Russia launches push on eastern Ukraine towns, several killed

Russia launches push on eastern Ukraine towns, several killed
May 25, 2022 Reuters

KYIV (Reuters) - Russian forces launched offensives on towns in eastern Ukraine on Wednesday with constant mortar bombardment destroying several houses and killing civilians, Ukrainian officials said, as Russia focuses its attack on the industrial Donbas region.

Russia is attempting to seize the separatist-claimed Donbas' two provinces, Donetsk and Luhansk, and trap Ukrainian forces in a pocket on the main eastern front.

In the easternmost part of the Ukrainian-held Donbas pocket, the city of Sievierodonetsk on the east bank of the Siverskiy Donets River and its twin Lysychansk, on the west bank, have become a pivotal battlefield. Russian forces were advancing from three directions to encircle them.

President Volodymyr Zelenskiy's office said Russian forces launched an offensive on Sievierodonetsk early on Wednesday and the town was under constant fire from mortars.

Luhansk regional governor Serhiy Gaidai said six civilians were killed and at least eight wounded, most near bomb shelters, in Sievierodonetsk.

"At the moment, with the support of artillery, the Russian occupiers are attacking Sievierodonetsk," Gaidai said.

Ukraine's military said it had repelled nine Russian attacks on Tuesday in the Donbas where Moscow's troops had killed at least 14 civilians, using aircraft, rocket launchers, artillery, tanks, mortars and missiles.

Reuters could not immediately verify information about the fighting.

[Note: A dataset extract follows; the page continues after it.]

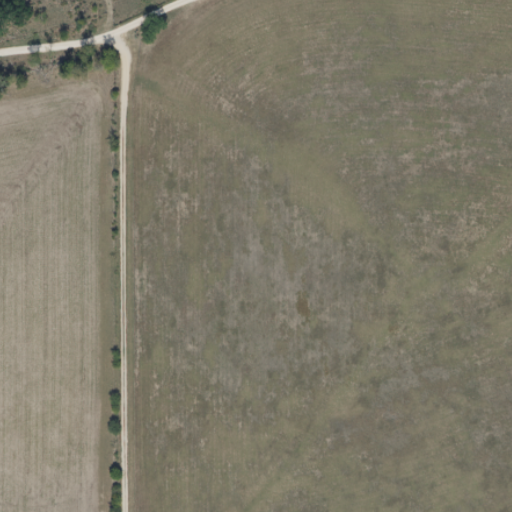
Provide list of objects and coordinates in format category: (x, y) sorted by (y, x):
road: (115, 48)
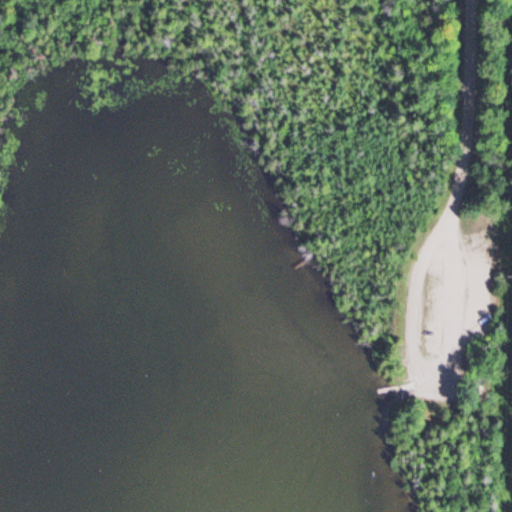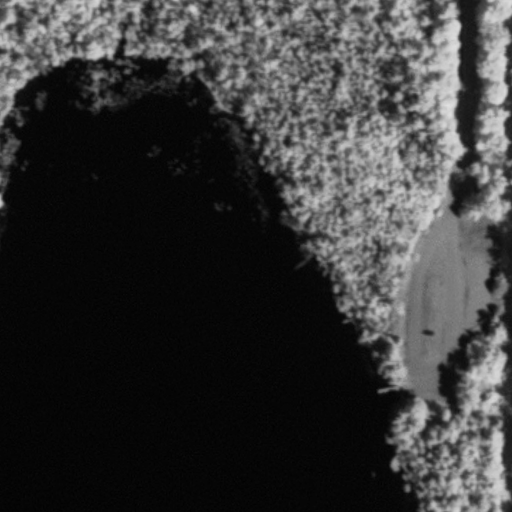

In a sign of Ukrainian success elsewhere, authorities in its second-largest city, Kharkiv, re-opened the underground metro, where thousands of civilians had sheltered for months under relentless bombardment.

The re-opening came after Ukraine pushed Russian forces largely out of artillery range of the northern city, as they did from the capital, Kyiv, in March.

WORLD WAR THREE?

Three months into the invasion, Russia still has only limited gains to show for its worst military losses in decades, while much of Ukraine has suffered devastation in the biggest attack on a European state since 1945.

More than 6.5 million people have fled abroad, uncounted thousands have been killed and cities have been reduced to rubble.

The war has also caused growing food shortages and soaring prices due to sanctions and disruption of supply chains. Both Ukraine and Russia are major exporters of grain and other commodities.

European Commission chief Ursula von der Leyen accused Russia of using food as a weapon. 

Billionaire financier George Soros, also speaking in Davos, said Russia's invasion of Ukraine may have marked the start of World War Three.

"The best and perhaps only way to preserve our civilization is to defeat Putin as soon as possible," he said.